= Your task =
Search the entries below for the string "Dakar" and copy the lines that hold it.
** Material for this task follows **
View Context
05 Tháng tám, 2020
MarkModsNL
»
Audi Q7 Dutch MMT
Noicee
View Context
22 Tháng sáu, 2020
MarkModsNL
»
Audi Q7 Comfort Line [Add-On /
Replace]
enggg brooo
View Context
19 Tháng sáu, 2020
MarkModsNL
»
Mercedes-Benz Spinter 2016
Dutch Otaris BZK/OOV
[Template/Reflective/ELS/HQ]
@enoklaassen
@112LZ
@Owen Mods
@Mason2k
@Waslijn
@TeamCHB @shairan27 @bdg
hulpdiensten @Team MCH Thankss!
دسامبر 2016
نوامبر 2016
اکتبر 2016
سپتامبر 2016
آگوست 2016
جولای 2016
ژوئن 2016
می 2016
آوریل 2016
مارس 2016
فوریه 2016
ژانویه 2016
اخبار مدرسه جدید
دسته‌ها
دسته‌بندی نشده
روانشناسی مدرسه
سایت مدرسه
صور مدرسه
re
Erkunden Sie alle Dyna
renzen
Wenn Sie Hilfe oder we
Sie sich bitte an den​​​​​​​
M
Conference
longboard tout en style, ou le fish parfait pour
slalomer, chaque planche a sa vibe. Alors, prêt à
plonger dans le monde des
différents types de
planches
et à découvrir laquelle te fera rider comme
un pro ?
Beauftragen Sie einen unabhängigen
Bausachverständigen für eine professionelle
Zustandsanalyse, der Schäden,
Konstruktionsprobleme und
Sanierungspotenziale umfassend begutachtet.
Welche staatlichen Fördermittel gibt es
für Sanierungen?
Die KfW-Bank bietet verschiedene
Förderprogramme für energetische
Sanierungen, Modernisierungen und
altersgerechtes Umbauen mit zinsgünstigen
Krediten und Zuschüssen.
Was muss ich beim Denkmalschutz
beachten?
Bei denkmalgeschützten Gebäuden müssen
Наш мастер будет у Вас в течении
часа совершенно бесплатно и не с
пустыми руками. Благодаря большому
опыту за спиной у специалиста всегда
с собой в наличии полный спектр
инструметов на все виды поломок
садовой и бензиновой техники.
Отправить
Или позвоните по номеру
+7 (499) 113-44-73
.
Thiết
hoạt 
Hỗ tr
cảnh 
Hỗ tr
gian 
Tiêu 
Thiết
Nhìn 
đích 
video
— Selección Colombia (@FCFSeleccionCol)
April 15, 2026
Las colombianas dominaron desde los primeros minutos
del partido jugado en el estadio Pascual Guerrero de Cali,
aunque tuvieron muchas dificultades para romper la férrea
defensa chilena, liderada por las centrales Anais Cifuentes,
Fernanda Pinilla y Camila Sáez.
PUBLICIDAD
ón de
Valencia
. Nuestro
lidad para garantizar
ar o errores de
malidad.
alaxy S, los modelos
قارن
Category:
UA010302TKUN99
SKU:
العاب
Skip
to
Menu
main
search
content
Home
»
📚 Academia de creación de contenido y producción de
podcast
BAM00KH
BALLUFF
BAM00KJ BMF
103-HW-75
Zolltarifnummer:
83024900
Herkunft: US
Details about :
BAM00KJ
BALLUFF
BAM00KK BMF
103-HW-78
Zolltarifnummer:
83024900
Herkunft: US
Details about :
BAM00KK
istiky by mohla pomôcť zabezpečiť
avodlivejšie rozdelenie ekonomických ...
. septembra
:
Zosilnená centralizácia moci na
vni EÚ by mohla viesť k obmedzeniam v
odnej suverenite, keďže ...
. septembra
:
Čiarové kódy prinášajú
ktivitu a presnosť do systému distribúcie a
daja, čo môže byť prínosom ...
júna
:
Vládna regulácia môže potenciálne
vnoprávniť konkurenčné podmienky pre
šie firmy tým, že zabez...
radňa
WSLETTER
** End of Material for this task **
** Material for this task follows **
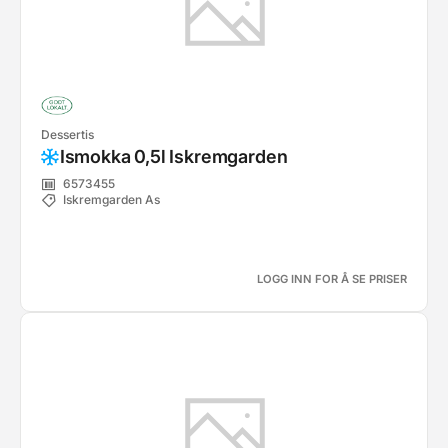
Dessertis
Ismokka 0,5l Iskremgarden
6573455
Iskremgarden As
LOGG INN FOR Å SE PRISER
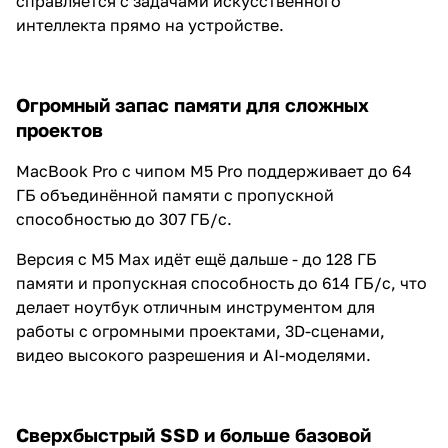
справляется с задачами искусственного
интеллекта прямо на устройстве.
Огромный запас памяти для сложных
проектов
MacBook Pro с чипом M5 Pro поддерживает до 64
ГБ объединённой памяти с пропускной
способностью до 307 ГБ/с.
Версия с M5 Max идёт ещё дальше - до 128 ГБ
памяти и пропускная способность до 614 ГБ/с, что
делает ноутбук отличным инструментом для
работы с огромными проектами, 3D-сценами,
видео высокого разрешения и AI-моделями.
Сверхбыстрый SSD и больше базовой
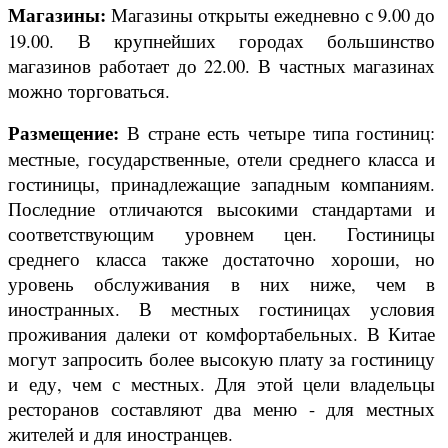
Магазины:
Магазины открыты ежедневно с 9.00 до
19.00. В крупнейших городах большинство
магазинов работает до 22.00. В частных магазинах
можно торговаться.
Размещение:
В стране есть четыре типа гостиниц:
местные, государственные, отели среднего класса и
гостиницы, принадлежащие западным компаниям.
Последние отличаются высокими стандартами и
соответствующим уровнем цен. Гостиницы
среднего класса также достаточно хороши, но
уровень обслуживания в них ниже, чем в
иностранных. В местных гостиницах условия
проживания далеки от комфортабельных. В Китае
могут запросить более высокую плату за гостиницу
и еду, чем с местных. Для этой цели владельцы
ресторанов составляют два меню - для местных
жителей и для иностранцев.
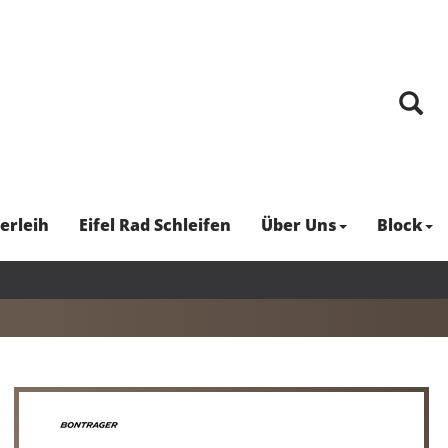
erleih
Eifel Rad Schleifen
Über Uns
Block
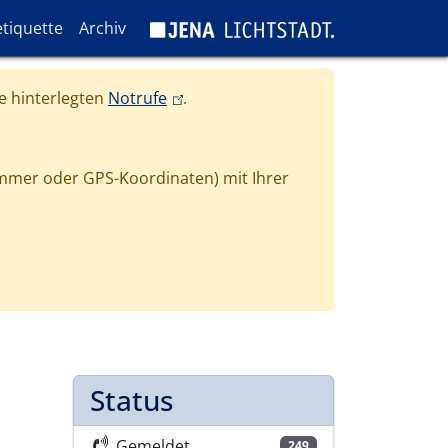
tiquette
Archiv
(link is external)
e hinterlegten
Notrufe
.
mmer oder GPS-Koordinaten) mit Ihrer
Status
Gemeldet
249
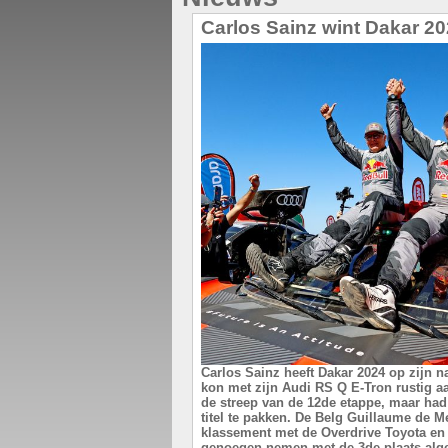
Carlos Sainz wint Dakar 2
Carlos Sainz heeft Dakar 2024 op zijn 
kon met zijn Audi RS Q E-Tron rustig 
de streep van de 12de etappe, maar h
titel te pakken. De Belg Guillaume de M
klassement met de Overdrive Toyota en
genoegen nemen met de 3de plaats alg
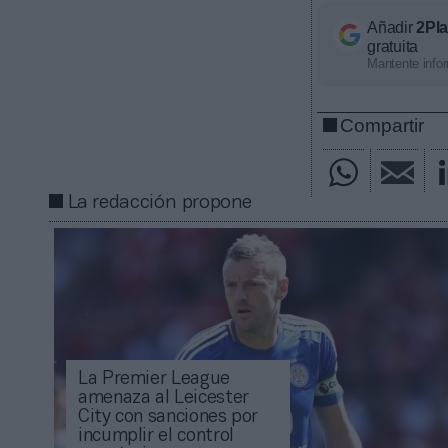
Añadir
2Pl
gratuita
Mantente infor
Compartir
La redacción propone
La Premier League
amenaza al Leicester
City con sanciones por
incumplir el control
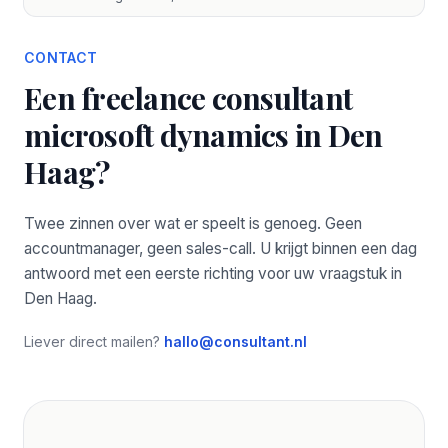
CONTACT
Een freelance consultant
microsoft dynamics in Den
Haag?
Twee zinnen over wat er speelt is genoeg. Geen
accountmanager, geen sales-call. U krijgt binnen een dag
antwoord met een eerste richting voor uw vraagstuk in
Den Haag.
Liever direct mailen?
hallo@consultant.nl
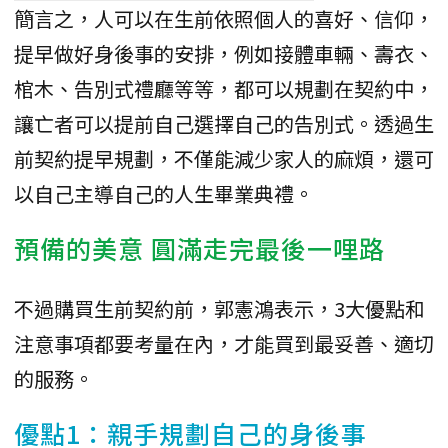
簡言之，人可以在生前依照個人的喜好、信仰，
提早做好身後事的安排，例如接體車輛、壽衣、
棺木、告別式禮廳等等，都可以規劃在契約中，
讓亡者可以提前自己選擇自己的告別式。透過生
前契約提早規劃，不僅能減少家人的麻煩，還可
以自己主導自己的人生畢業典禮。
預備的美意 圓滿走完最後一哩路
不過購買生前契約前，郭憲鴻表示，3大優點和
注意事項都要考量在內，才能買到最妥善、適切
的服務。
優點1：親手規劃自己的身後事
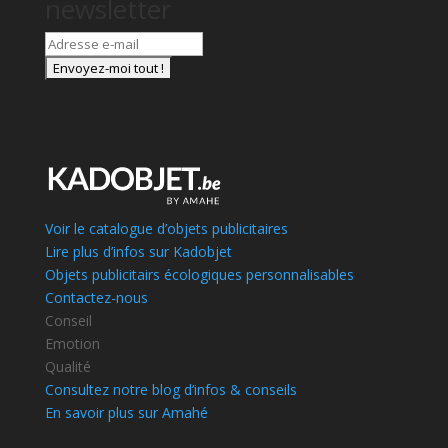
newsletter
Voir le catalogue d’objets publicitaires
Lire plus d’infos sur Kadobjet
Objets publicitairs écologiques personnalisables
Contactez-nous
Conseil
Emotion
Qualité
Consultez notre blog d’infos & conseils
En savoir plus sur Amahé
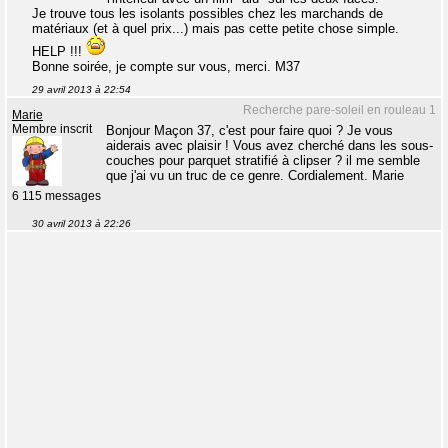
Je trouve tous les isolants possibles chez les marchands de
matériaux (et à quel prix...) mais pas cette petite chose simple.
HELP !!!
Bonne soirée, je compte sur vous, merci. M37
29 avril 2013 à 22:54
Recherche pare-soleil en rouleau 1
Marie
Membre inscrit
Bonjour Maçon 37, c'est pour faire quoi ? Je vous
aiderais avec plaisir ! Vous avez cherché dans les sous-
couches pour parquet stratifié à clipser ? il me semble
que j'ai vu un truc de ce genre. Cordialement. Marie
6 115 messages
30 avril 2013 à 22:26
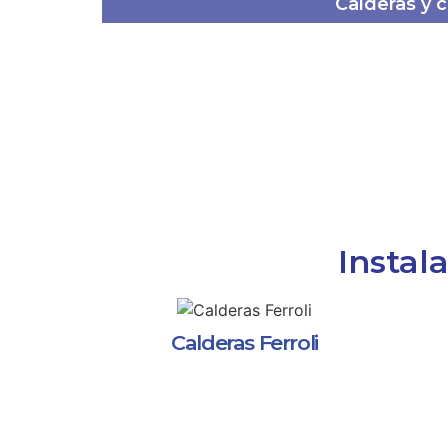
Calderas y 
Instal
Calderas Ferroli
** End of Material for this task **
** Material for this task follows **
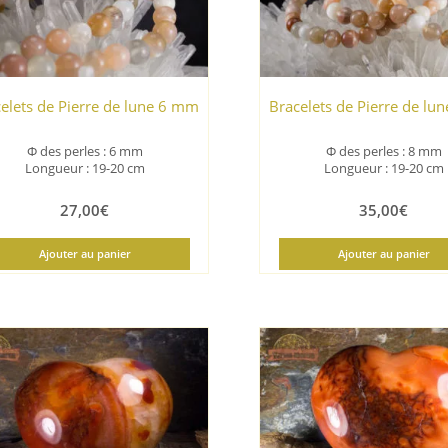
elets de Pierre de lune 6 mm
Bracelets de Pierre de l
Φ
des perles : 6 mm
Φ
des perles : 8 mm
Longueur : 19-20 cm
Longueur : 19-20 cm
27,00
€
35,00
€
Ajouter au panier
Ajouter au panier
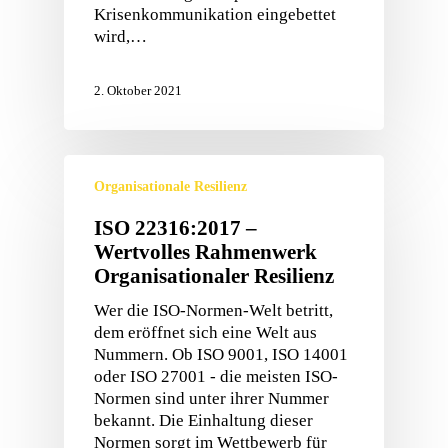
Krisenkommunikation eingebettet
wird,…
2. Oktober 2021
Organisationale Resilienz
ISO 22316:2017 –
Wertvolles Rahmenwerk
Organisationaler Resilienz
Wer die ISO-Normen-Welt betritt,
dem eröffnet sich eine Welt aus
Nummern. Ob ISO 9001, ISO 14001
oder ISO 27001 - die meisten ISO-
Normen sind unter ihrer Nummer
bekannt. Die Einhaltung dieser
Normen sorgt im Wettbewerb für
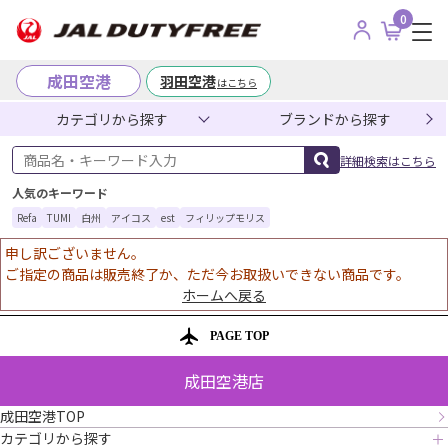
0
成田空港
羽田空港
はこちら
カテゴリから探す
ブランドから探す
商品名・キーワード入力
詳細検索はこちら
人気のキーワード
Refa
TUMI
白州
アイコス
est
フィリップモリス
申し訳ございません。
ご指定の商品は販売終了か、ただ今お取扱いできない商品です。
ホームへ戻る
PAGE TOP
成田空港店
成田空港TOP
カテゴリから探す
** End of Material for this task **
= Solution for this exercise =
Carlos Sainz wint Dakar 2
Carlos Sainz heeft Dakar 2024 op zijn 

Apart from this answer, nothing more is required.